#### [Assigned task]
Return verbatim the line containing "[699,121,770,139] Dias Úteis, ->" together with all lines that follow it, through the end of the records.

+ + +

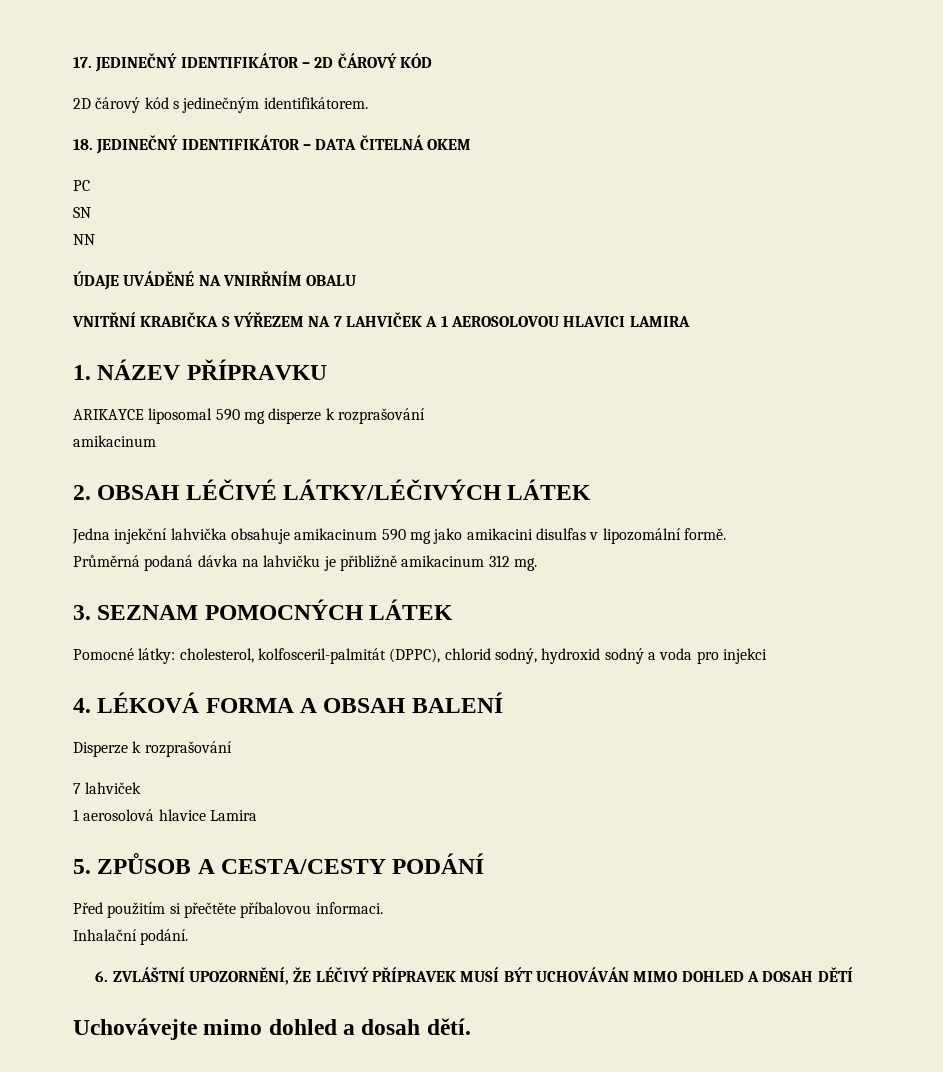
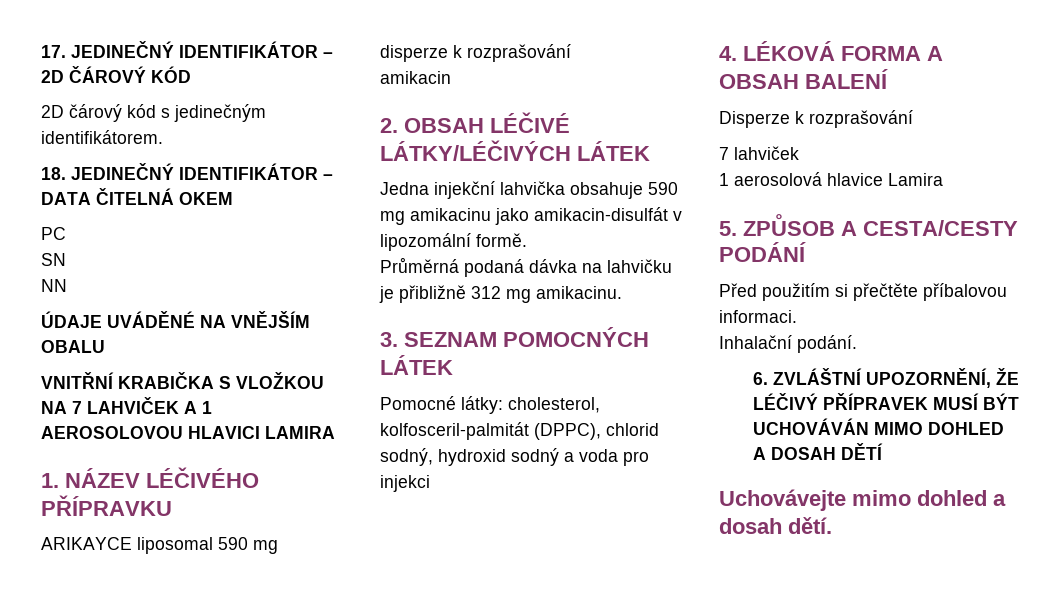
[222,271,302,286] VNIRŘNÍM -> [231,311,310,328] VNĚJŠÍM
[232,312,304,327] VÝŘEZEM -> [236,372,324,389] VLOŽKOU
(181, 369) none -> [146,467,259,488] LÉČIVÉHO
[73,435,156,447] amikacinum -> [380,71,451,84] amikacin
[294,528,586,544] amikacinum 590 mg jako amikacini disulfas -> [648,182,678,195] [380,207,668,225] 590 mg amikacinu jako amikacin-disulfát
[401,555,537,571] amikacinum 312 mg. -> [471,286,622,303] 312 mg amikacinu.

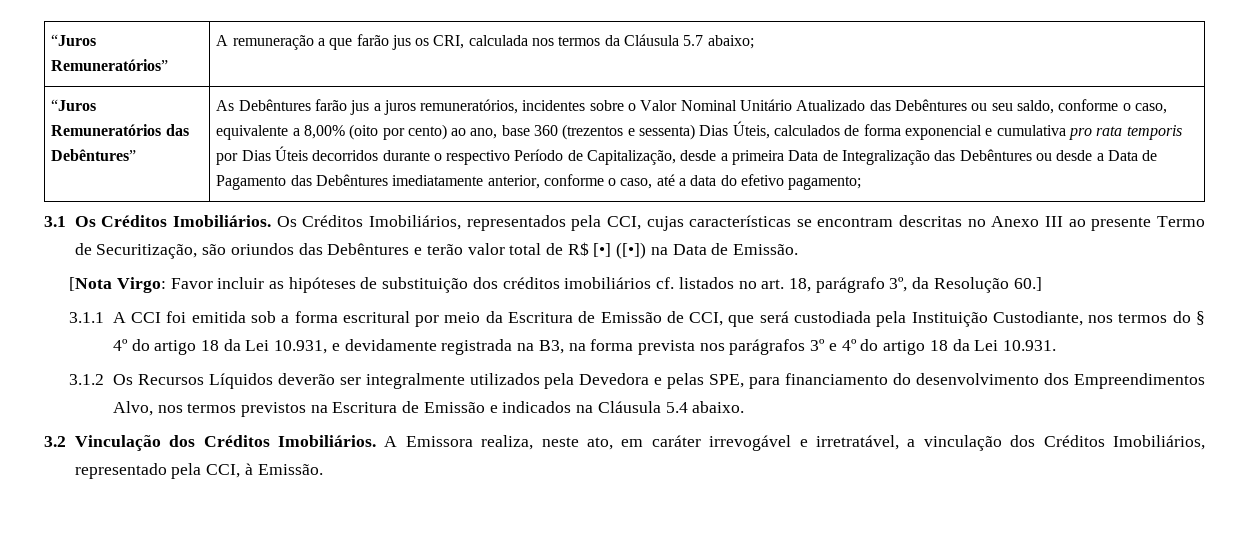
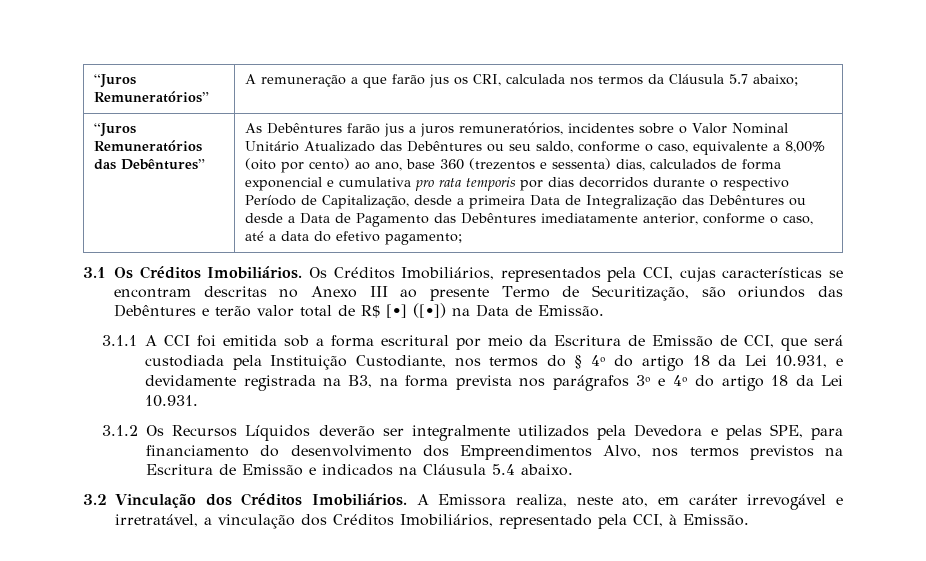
[699,121,770,139] Dias Úteis, -> [615,159,645,171] dias,
[241,146,308,161] Dias Úteis -> [547,177,574,187] dias
[69,277,1042,293] // [Nota Virgo: Favor incluir as hipóteses de substituição dos créditos imobiliários cf. listados no art. 18, parágrafo 3º, da Resolução 60.] -> (604, 311) none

+ + +

#### [Answer for the task]
[699,121,770,139] Dias Úteis, -> [615,159,645,171] dias,
[241,146,308,161] Dias Úteis -> [547,177,574,187] dias
[69,277,1042,293] // [Nota Virgo: Favor incluir as hipóteses de substituição dos créditos imobiliários cf. listados no art. 18, parágrafo 3º, da Resolução 60.] -> (604, 311) none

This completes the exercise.